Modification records

------------------------------------------------------------

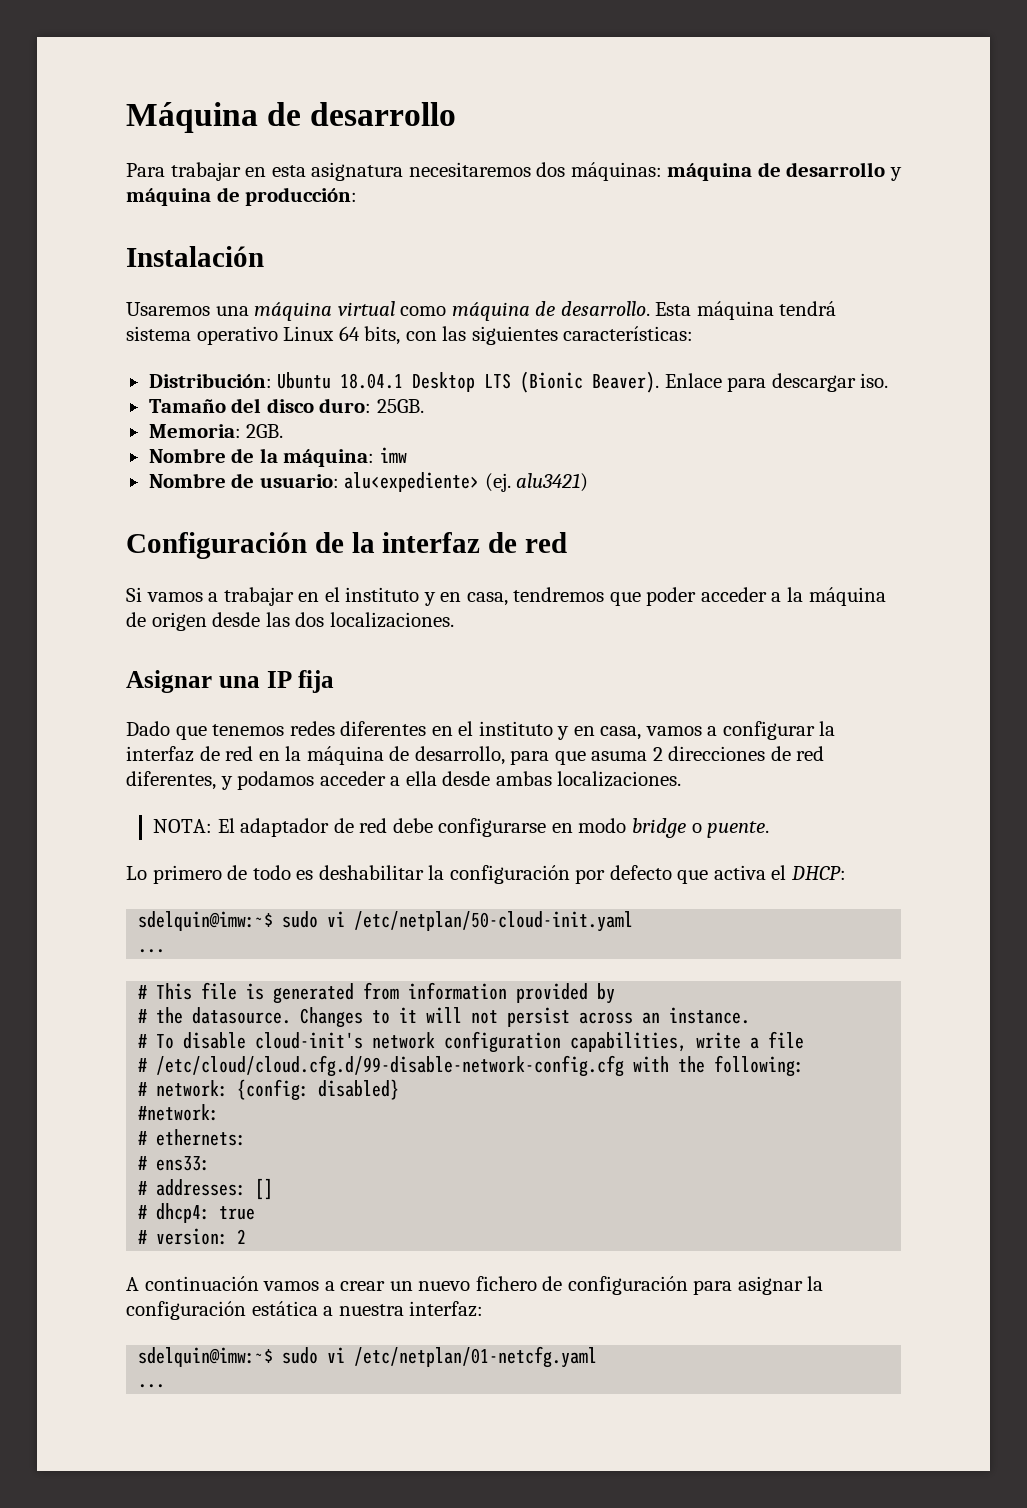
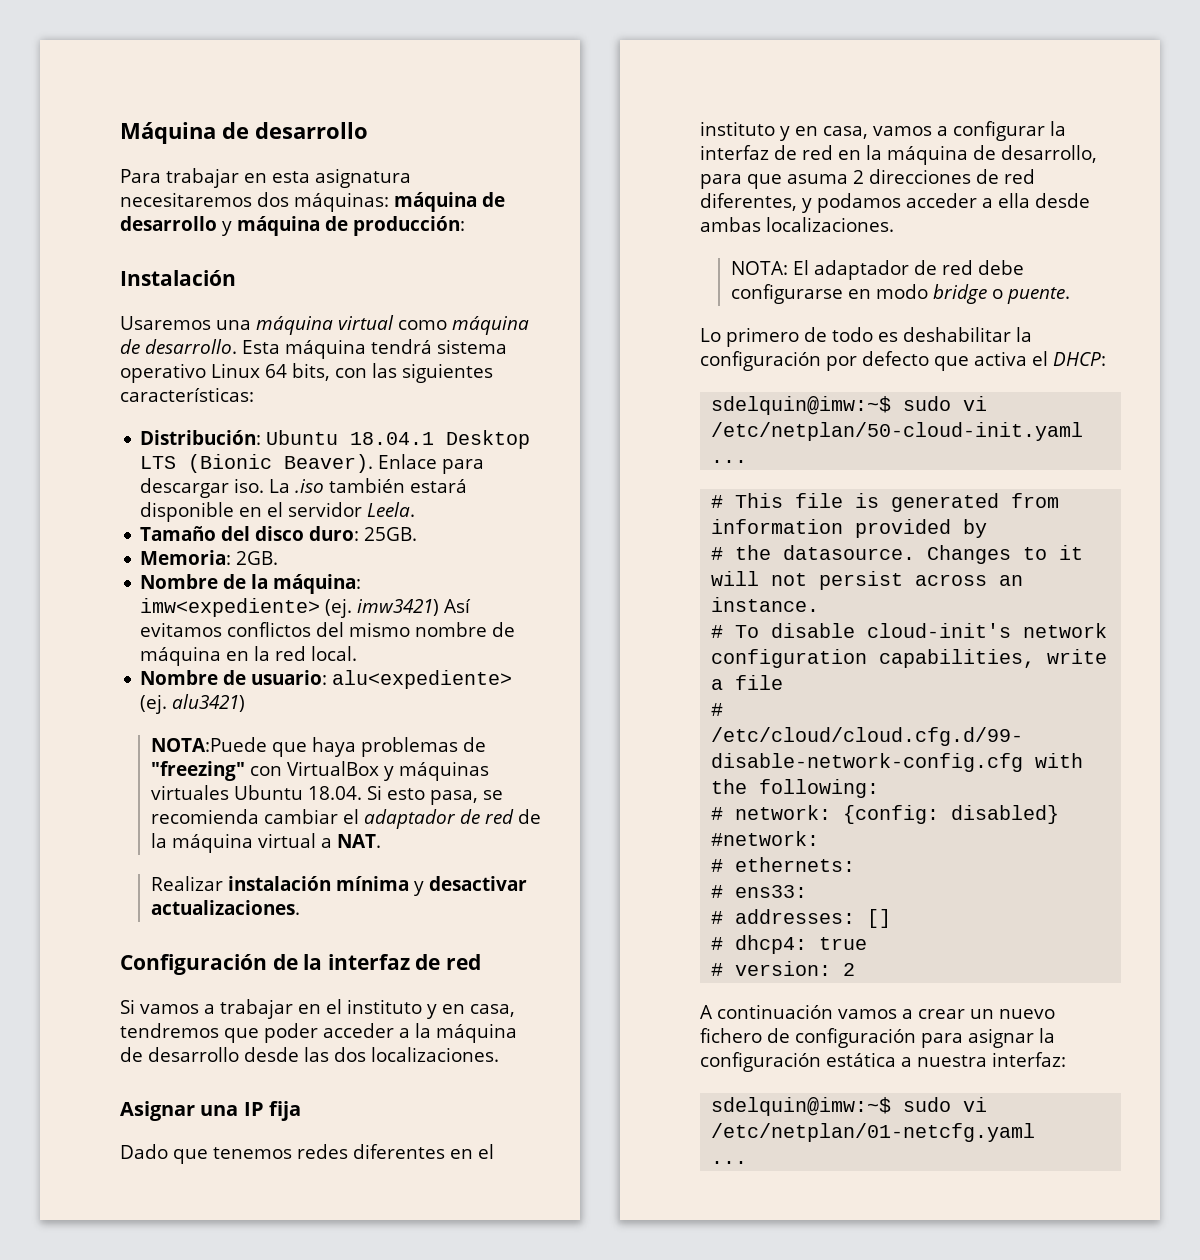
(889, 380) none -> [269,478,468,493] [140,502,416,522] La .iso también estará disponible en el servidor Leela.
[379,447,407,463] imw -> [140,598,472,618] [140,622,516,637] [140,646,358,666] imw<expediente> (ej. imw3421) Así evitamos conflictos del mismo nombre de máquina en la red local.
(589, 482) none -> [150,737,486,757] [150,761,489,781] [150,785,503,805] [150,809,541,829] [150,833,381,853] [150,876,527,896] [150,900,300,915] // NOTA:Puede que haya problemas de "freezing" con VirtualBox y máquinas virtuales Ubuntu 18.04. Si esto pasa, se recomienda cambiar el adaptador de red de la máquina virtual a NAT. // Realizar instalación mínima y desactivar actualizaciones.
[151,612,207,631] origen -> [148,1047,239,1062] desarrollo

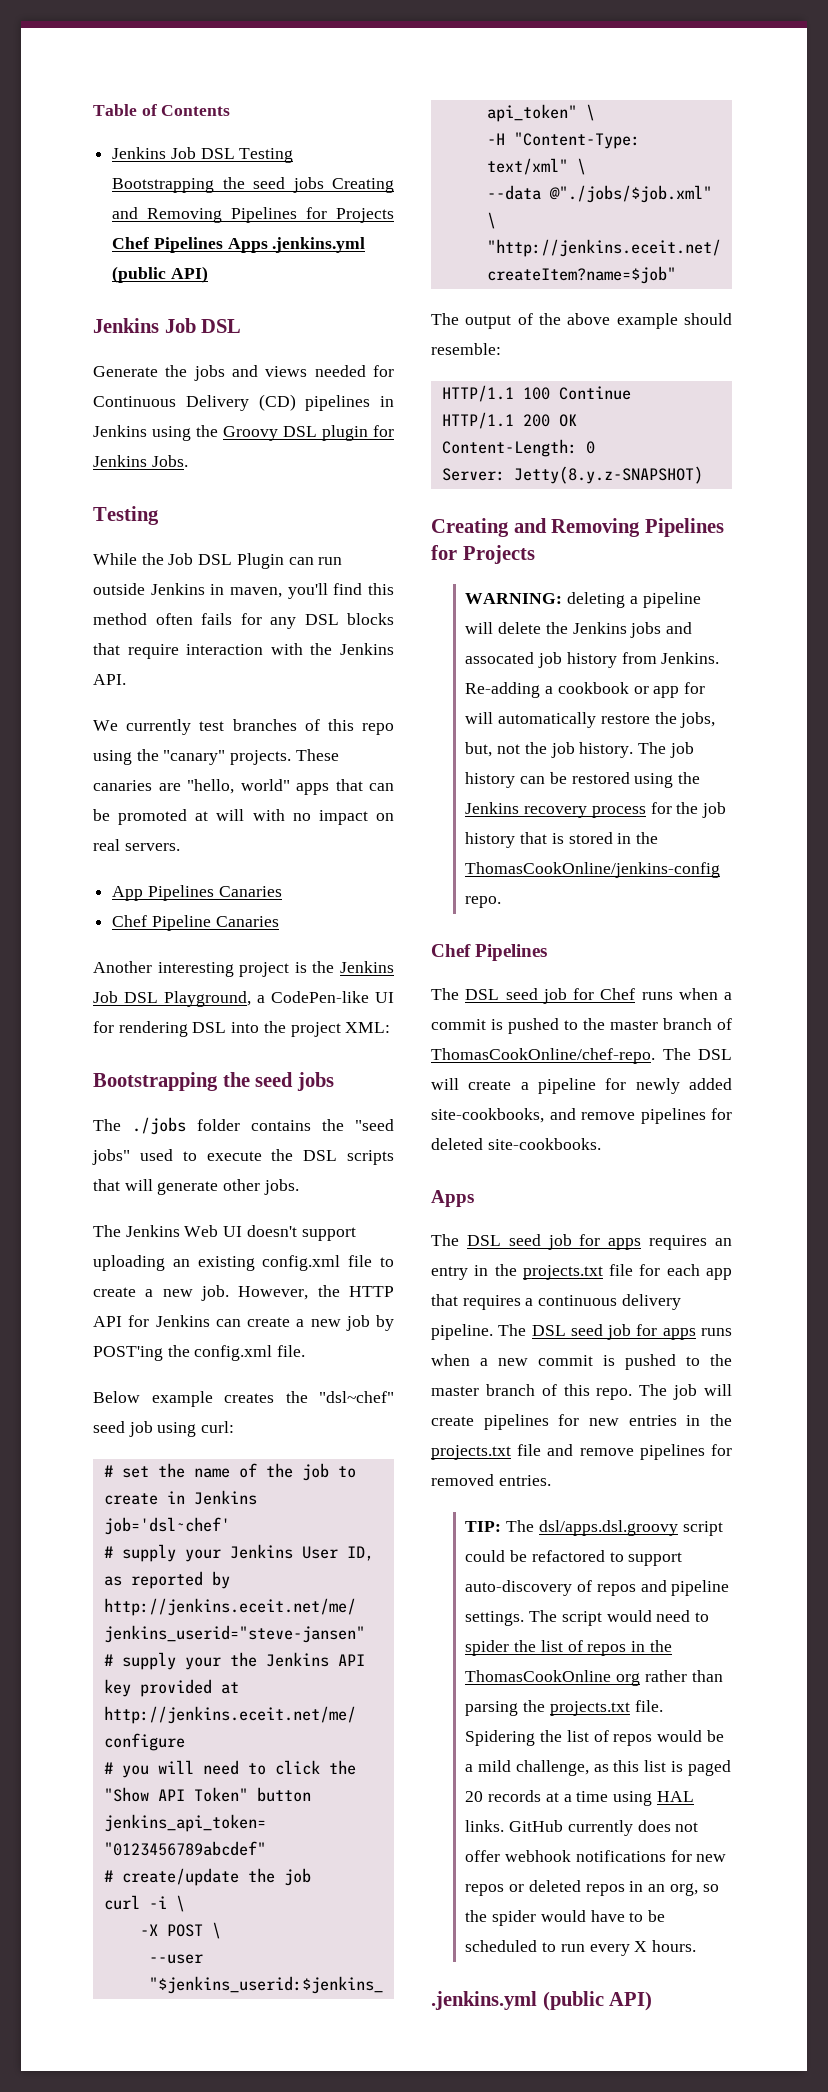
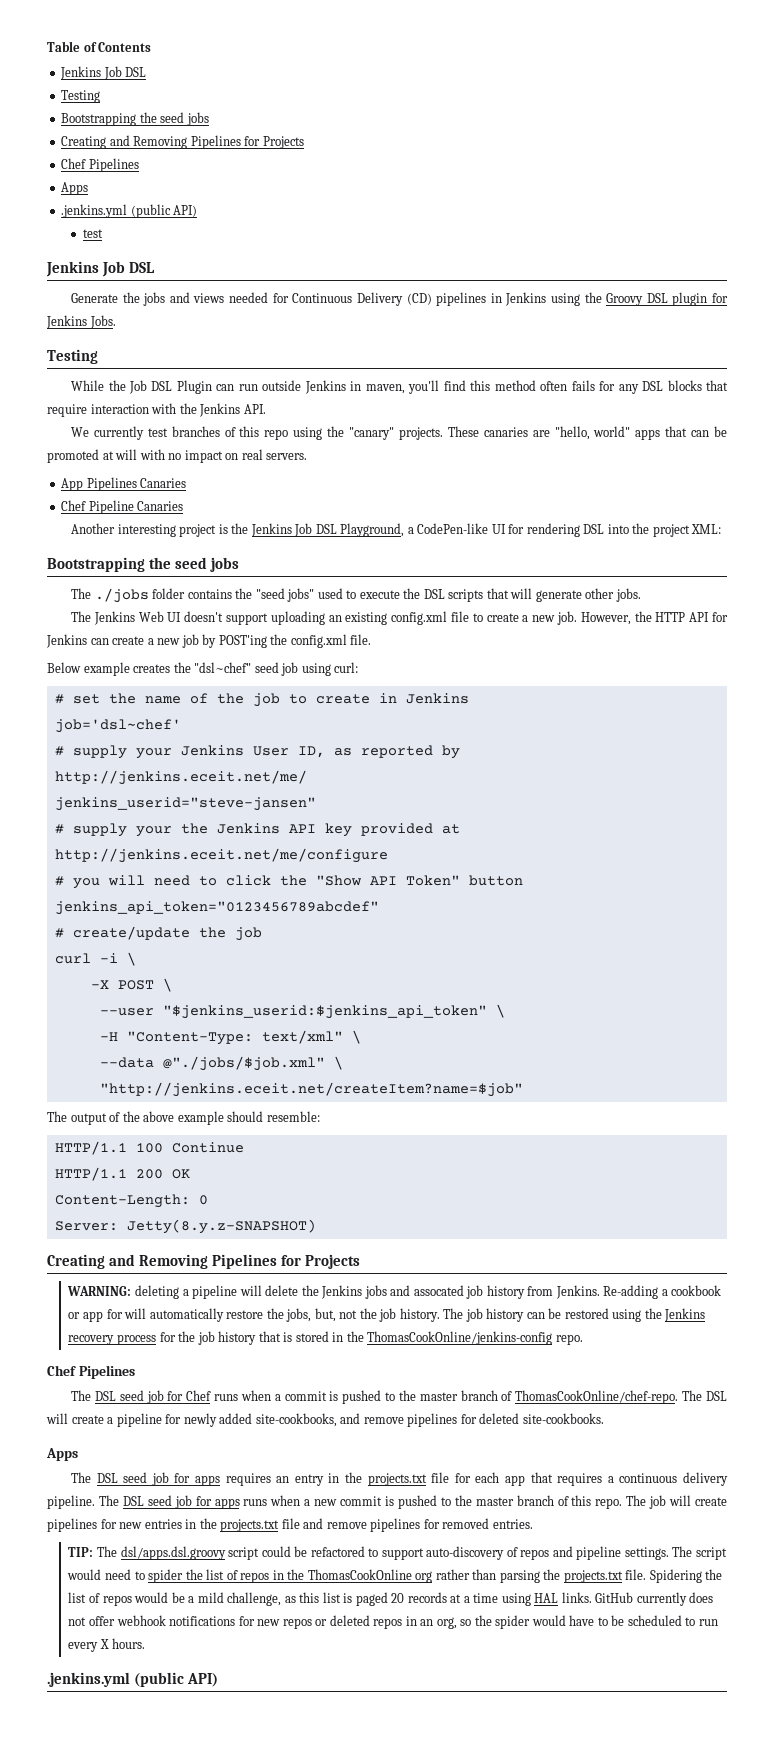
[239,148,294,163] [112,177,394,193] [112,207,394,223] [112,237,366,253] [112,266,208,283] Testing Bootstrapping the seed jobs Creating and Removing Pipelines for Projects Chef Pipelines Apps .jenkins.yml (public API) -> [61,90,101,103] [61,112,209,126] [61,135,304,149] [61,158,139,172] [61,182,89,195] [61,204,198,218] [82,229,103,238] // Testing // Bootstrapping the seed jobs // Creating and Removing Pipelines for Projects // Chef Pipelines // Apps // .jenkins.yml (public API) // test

------------------------------------------------------------

Task to complete: The answer must be every line from the records above that contains "máquina".

Output of the task:
[379,447,407,463] imw -> [140,598,472,618] [140,622,516,637] [140,646,358,666] imw<expediente> (ej. imw3421) Así evitamos conflictos del mismo nombre de máquina en la red local.
(589, 482) none -> [150,737,486,757] [150,761,489,781] [150,785,503,805] [150,809,541,829] [150,833,381,853] [150,876,527,896] [150,900,300,915] // NOTA:Puede que haya problemas de "freezing" con VirtualBox y máquinas virtuales Ubuntu 18.04. Si esto pasa, se recomienda cambiar el adaptador de red de la máquina virtual a NAT. // Realizar instalación mínima y desactivar actualizaciones.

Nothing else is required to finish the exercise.